For years, Google accounted for approximately 90 percent of all search queries in the United States, and Google used anticompetitive tactics to maintain and extend its monopolies in search and search advertising. Google entered into a series of exclusionary agreements that collectively locked up the primary avenues through which users access online search, requiring that Google be the preset default general search engine on billions of mobile devices and computers and, in many cases, prohibiting preinstallation of a competitor. Using its monopoly profits, Google bought preferential treatment for its search engine and created a self-reinforcing cycle of monopolization — shutting out potential competitors, reducing innovation, and taking choice away from American consumers.

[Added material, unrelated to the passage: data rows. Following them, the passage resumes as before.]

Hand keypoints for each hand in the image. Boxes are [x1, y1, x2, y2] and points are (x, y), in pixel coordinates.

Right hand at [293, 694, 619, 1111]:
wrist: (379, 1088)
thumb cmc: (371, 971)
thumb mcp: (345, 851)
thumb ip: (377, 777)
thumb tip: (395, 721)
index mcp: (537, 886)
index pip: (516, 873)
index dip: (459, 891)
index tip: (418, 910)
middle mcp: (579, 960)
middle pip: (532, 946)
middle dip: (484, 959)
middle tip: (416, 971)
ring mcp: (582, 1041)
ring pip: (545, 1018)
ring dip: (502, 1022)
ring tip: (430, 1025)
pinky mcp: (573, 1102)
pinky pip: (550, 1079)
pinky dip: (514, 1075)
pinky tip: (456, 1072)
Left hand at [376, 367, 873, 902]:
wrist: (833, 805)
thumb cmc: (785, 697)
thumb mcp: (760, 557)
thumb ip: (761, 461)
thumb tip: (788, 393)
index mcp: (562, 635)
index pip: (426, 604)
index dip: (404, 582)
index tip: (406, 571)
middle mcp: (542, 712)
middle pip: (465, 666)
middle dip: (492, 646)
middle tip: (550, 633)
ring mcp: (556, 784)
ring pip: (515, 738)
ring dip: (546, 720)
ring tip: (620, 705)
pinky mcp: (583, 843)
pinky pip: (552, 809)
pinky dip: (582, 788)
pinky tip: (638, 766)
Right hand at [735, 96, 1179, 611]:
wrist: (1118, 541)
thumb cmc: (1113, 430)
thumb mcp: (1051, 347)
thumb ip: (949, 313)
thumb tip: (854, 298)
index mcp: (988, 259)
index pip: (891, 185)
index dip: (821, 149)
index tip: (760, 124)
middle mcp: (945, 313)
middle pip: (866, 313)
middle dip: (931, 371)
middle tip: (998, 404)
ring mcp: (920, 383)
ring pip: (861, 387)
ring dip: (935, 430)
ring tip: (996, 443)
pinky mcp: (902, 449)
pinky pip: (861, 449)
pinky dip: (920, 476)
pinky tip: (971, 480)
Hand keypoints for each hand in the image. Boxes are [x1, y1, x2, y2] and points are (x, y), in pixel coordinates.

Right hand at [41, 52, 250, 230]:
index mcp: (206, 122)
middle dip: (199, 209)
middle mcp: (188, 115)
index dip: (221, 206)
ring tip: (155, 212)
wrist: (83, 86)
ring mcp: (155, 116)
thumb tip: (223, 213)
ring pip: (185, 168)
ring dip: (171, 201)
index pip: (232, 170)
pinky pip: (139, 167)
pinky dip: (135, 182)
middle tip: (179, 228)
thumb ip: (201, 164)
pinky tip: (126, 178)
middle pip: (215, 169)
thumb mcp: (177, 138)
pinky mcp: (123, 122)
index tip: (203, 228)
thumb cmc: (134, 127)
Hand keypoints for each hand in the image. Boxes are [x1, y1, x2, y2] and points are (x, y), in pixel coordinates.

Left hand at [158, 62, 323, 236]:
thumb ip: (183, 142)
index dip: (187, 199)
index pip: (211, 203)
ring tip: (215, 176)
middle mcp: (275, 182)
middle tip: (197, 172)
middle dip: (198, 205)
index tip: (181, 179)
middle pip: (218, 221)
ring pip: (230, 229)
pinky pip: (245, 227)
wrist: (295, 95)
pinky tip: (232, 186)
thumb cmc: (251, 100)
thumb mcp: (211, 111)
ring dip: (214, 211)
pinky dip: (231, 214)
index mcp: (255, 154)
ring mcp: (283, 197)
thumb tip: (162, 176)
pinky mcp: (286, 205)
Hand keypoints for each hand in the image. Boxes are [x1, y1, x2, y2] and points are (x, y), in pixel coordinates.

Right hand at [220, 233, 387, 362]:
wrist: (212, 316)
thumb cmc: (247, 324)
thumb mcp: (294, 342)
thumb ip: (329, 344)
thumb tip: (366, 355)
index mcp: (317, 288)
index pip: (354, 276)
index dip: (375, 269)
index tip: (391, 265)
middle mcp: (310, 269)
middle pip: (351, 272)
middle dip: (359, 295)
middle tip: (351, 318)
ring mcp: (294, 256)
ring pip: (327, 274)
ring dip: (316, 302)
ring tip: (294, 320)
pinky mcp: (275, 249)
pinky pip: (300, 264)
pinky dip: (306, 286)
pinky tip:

The Department of Justice and the states proved that Google broke the law over the course of a bench trial that started in September 2023 and lasted nine weeks. In August 2024, the U.S. District Court for the District of Columbia released a 277-page opinion, concluding that “Google is a monopolist, and it has acted as one to maintain its monopoly” in violation of Section 2 of the Sherman Act. Today’s decision follows a 15-day remedies trial in May 2025.